Kantor Berita Internasional Ahlulbait -ABNA- Ibrahim Kalin, Kepala Organisasi Intelijen Nasional Turki, pada hari Sabtu di Istanbul bertemu dengan Khalil al-Hayya, anggota biro politik Hamas dan ketua delegasi perunding gerakan tersebut, beserta rombongannya. Dalam pertemuan itu, kedua pihak membahas perkembangan kesepakatan gencatan senjata di Jalur Gaza.
Delegasi Hamas menyampaikan kepada kepala intelijen Turki berbagai pelanggaran yang dilakukan oleh rezim Zionis, serta mengevaluasi langkah-langkah yang dapat diambil untuk mencegah berlanjutnya pelanggaran Israel terhadap kesepakatan gencatan senjata.
Kedua pihak juga membahas upaya intensif Turki sebagai negara penjamin dalam pelaksanaan gencatan senjata di Gaza, serta langkah-langkah yang telah dilakukan untuk menciptakan kondisi yang memungkinkan masuk ke tahap kedua kesepakatan guna menyelesaikan isu-isu yang masih tertunda.

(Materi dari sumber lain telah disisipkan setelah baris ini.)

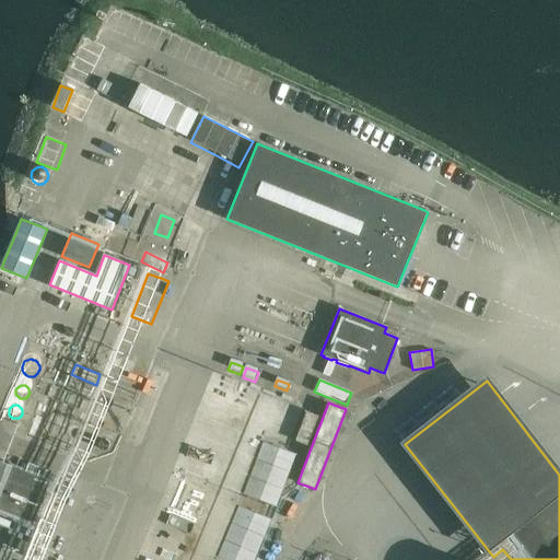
[(307,445),(318,416),(306,411),(294,441),(307,445)]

Dalam pertemuan tersebut, selain membahas kerja sama dengan negara-negara kawasan dan organisasi internasional untuk meningkatkan masuknya bantuan kemanusiaan—terutama tenda—ke Gaza, turut disampaikan penjelasan mengenai bantuan kemanusiaan yang telah diberikan Turki kepada wilayah tersebut.

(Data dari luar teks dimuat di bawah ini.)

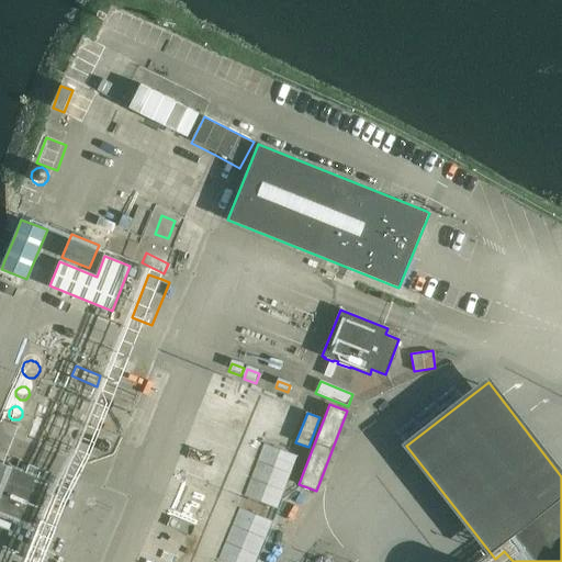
[(217,414),(214,423),(238,431),(242,423),(217,414)]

Dalam konteks ini, Hamas dalam pernyataan yang dipublikasikan melalui akun Telegram resminya menegaskan bahwa delegasi tersebut menekankan komitmen penuh pihak perlawanan untuk terus mematuhi gencatan senjata.

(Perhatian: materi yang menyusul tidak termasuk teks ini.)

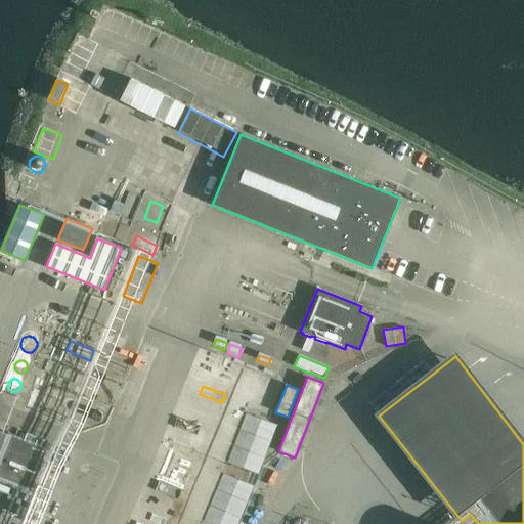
[(227,463),(260,475),(270,448),(278,425),(246,412),(227,463)]
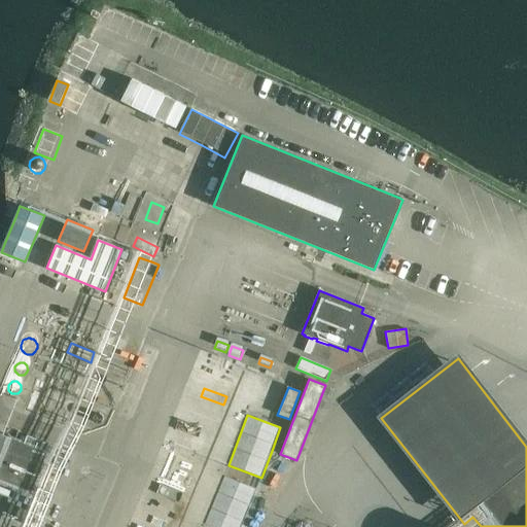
[(63,469),(69,452),(27,435),(24,443),(0,433),(0,479),(32,492),(43,461),(63,469)]
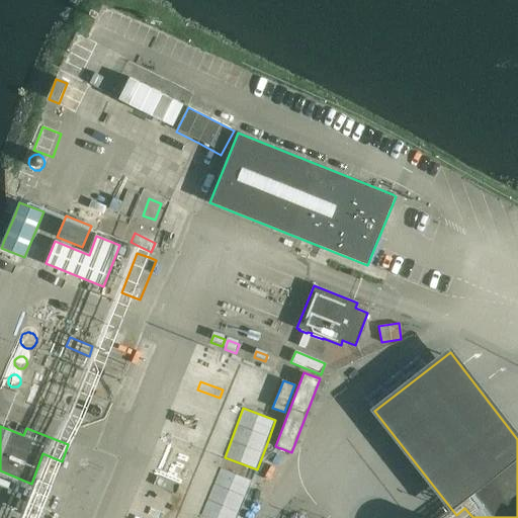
[(163,437),(160,444),(183,453),(186,446),(163,437)]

Menurut pernyataan tersebut, delegasi Hamas juga menyoroti memburuknya kondisi kemanusiaan di Gaza dengan datangnya musim dingin, serta menekankan prioritas mendesak untuk mendatangkan tenda, rumah prefabrikasi (karavan), dan alat berat guna menyelamatkan rakyat Palestina dari kematian akibat cuaca dingin dan banjir.
Di akhir pertemuan, kedua belah pihak menegaskan pentingnya mewujudkan rekonsiliasi nasional Palestina dan mendukung tujuan pembentukan negara Palestina yang merdeka.
Perlu dicatat bahwa Presiden Amerika Serikat, Donald Trump, pada 29 September mengumumkan sebuah rencana perdamaian 20 poin untuk mengakhiri perang di Gaza. Rencana tersebut mencakup pembebasan tawanan Israel, gencatan senjata, pelucutan senjata Hamas, penarikan pasukan Israel dari Jalur Gaza, pembentukan pemerintahan teknokrat, serta pengerahan pasukan internasional untuk menjaga stabilitas kawasan.
Pada 10 Oktober, tahap pertama kesepakatan gencatan senjata mulai diberlakukan. Namun, Israel melanggar sejumlah ketentuannya dan menunda transisi ke tahap kedua dengan dalih masih ditahannya salah satu tentaranya di Gaza, meskipun kelompok-kelompok Palestina terus melakukan pencarian jenazahnya di tengah kehancuran luas akibat agresi Israel selama dua tahun terakhir.
Kesepakatan ini sejatinya dimaksudkan untuk mengakhiri genosida yang dilakukan Tel Aviv selama dua tahun sejak 8 Oktober 2023, yang mengakibatkan sekitar 71.000 warga Palestina gugur dan lebih dari 171.000 orang terluka. Namun hingga kini, Israel terus melakukan pelanggaran dan mempertahankan pengepungan terhadap Jalur Gaza.